The day has come. A new start to a new me. After 12 years of marriage and delivering four children, I have gained a little over 8 lbs per year. I was a big girl even when I married in early 1999. But the big has turned to bigger and now I am usually one of if not the biggest girls in the room.
Yesterday while sitting in a class taught by MamaTone creator Dustin Maher, one the mental exercises he asked us to do was to think of ourselves in 10 years. At my current rate of weight gain that would mean 80 lbs more by the age of 48. It would put me at a higher risk for heart disease and diabetes. But what would be the greater tragedy is the ever increasing list of things I can no longer do or have become very hard to do because of being so very overweight. And if you are a person that has more than 100 lbs of extra weight, you know the type of things I am talking about. Airplane travel. Amusement park rides. Booth's at the restaurant. Shopping for nice clothes and shoes. And so many more that I could talk about.

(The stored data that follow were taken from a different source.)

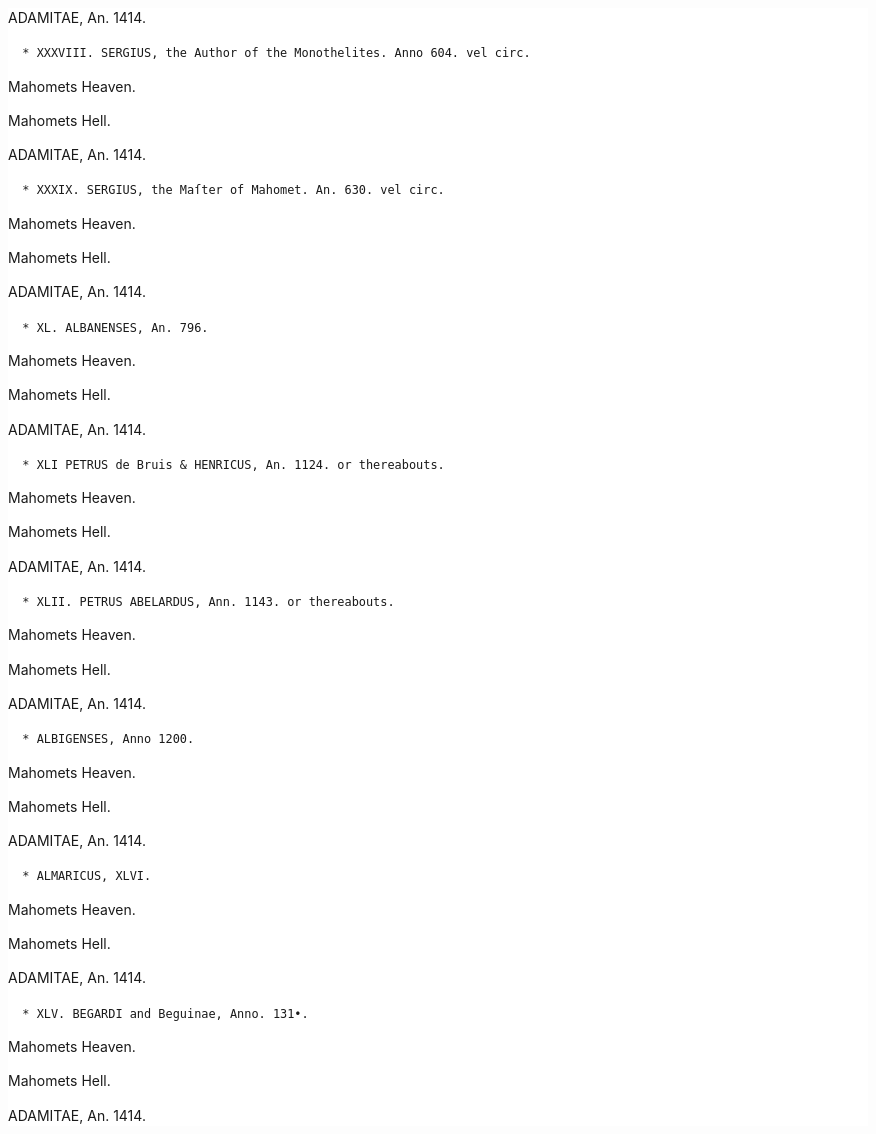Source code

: ADAMITAE, An. 1414.

      * XXXVIII. SERGIUS, the Author of the Monothelites. Anno 604. vel circ.

Mahomets Heaven.

Mahomets Hell.

ADAMITAE, An. 1414.

      * XXXIX. SERGIUS, the Maſter of Mahomet. An. 630. vel circ.

Mahomets Heaven.

Mahomets Hell.

ADAMITAE, An. 1414.

      * XL. ALBANENSES, An. 796.

Mahomets Heaven.

Mahomets Hell.

ADAMITAE, An. 1414.

      * XLI PETRUS de Bruis & HENRICUS, An. 1124. or thereabouts.

Mahomets Heaven.

Mahomets Hell.

ADAMITAE, An. 1414.

      * XLII. PETRUS ABELARDUS, Ann. 1143. or thereabouts.

Mahomets Heaven.

Mahomets Hell.

ADAMITAE, An. 1414.

      * ALBIGENSES, Anno 1200.

Mahomets Heaven.

Mahomets Hell.

ADAMITAE, An. 1414.

      * ALMARICUS, XLVI.

Mahomets Heaven.

Mahomets Hell.

ADAMITAE, An. 1414.

      * XLV. BEGARDI and Beguinae, Anno. 131•.

Mahomets Heaven.

Mahomets Hell.

ADAMITAE, An. 1414.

However, this blog is not about feeling sorry for myself and what I have made myself into over that last several years. I am blogging about my journey because I know that I am not alone. My hope is to help others who face a similar challenge ahead of them. I also know that by writing daily, it will help to keep me accountable to stay the course. I already know that my goal is aggressive. Too aggressive by some standards. But I am not here to please others or what others believe would be more ideal. I have done that all of my life and where it has led me is to a place that I don't want to be.
I would love to have followers and I would love to hear words of encouragement. Please no nay sayers. I think I have heard enough of those people for two lifetimes. I will weigh only one time per week with my progress and I will be truthful. So today, on day one of my journey I weigh 309 lbs. Yes, that is a terrible weight to be at. But if I do my very best, tomorrow I will be at a better place than where I am today.